Wie auch die Beutekunst aus Deutschland hat Russland die Dokumente zu Staatseigentum erklärt. Doch sieben Jahrzehnte nach dem verheerenden Zweiten Weltkrieg heben Deutsche und Russen den Aktenschatz auf pragmatischem Weg: Bis 2018 soll der gesamte Bestand digital aufgenommen und im Internet der Forschung zugänglich gemacht werden.
"Die Akten werden virtuell zurück nach Deutschland gebracht", sagt der Wissenschaftler Matthias Uhl vom Deutschen Historischen Institut (DHI) in Moskau. Politisch knirscht es derzeit zwischen Deutschland und Russland wegen der Ukraine-Krise. Das macht das wissenschaftliche Vorhaben umso wertvoller. Beide Seiten zeigen, dass Kooperation weiter möglich ist.
"Unsere Aufgabe ist, diese Dokumente so gut zugänglich wie möglich zu machen", sagt auch Igor Permjakow, der Direktor des Militärarchivs CAMO. Im Lesesaal zeigt er einige Kostbarkeiten, zum Beispiel Notizen aus dem Kriegstagebuch der Heeresgruppe Mitte. "Dörfer, Wälder in der Frontzone abbrennen. Sprengung der Kirche von Nikolino" steht darin als Befehl nach einem Frontbesuch von Generalfeldmarschall Hans Günther von Kluge 1942. Eine Karte zeigt die Partisanenbewegung, in der Wehrmachtssprache die "Bandenlage", auf der besetzten Krim 1944.

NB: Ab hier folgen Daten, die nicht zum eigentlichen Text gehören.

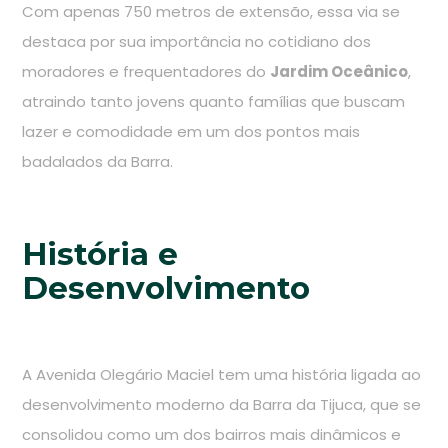
Com apenas 750 metros de extensão, essa via se
destaca por sua importância no cotidiano dos
moradores e frequentadores do
Jardim Oceânico
,
atraindo tanto jovens quanto famílias que buscam
lazer e comodidade em um dos pontos mais
badalados da Barra.
História e
Desenvolvimento
A Avenida Olegário Maciel tem uma história ligada ao
desenvolvimento moderno da Barra da Tijuca, que se
consolidou como um dos bairros mais dinâmicos e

Im Kellergeschoss des Archivs werden die Akten abfotografiert. An einem Gerät schaffen die russischen Mitarbeiterinnen 300 Blatt am Tag, am Doppelscanner nebenan sind es bis zu 800 Blatt. "Die Hälfte des Bestandes sind Landkarten", erläutert Permjakow. Besonders große Karten werden in einem Vakuumkasten gegen eine Glasscheibe gepresst, dann erfasst eine hochauflösende Kamera jedes noch so kleine Detail.
Die deutsche Seite hat viele dieser Spezialgeräte gestiftet und trägt zu den Personalkosten der russischen Archivmitarbeiter bei. "Das CAMO ist für uns ein ganz wichtiger Partner", sagt DHI-Direktor Nikolaus Katzer. Bis 2018 wird das Vorhaben 2,5 Millionen Euro kosten. Den Großteil gibt die staatliche Max-Weber-Stiftung, die Trägerin der Deutschen Historischen Institute im Ausland.

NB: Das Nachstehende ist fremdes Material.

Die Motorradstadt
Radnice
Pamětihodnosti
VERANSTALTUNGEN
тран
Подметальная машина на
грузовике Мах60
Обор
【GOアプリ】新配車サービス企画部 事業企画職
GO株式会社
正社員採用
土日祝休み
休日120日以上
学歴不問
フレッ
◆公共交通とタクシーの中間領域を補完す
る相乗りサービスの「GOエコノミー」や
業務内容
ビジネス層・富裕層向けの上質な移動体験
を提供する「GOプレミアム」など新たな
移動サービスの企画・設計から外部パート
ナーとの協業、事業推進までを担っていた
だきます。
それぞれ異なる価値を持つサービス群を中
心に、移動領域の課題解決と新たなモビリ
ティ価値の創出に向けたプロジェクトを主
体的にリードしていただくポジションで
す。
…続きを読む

Deutsche Historiker arbeiten seit dem Jahr 2000 mit dem CAMO zusammen. Damals ging es um die Digitalisierung deutscher Akten zu den drei Millionen sowjetischer Kriegsgefangener im Dritten Reich. Die Verhandlungen über das neue Projekt schleppten sich seit 2010 dahin, erst Ende 2012 machte der neue Verteidigungsminister Sergej Schoigu den Weg frei.
Versuchsweise wurden zunächst 500 Aktenbände deutscher Militärakten zum Ersten Weltkrieg digitalisiert, sie gingen 2015 online. Uhl und seine DHI-Kollegen wissen, dass sie mit dem "am schwersten zu knackenden Archiv" in Russland zusammenarbeiten. Sie hoffen darauf, dass das Wohlwollen der Militärs lange genug anhält, um das Projekt abzuschließen.
"Man darf von den Akten nicht erwarten, dass die Geschichtsschreibung zum Zweiten Weltkrieg über den Haufen geworfen wird", sagt Uhl. Sie seien aber eine unverzichtbare Ergänzung zum deutschen Bestand an Wehrmachtsakten im Militärarchiv des Bundes in Freiburg. Die Dokumente in Podolsk ermöglichten einen genaueren Blick gerade auf die zweite Hälfte des Ostfeldzugs, auf Niederlage und Rückzug der Wehrmacht.
Die Akten belegen auch, wie die Russen unter der Besatzung litten. Die von deutschen Soldaten begangenen Grausamkeiten führten dazu, "das die Bevölkerung lieber durch die Partisanen gegen die Deutschen als umgekehrt geschützt sein möchte", warnte ein Bericht von 1942.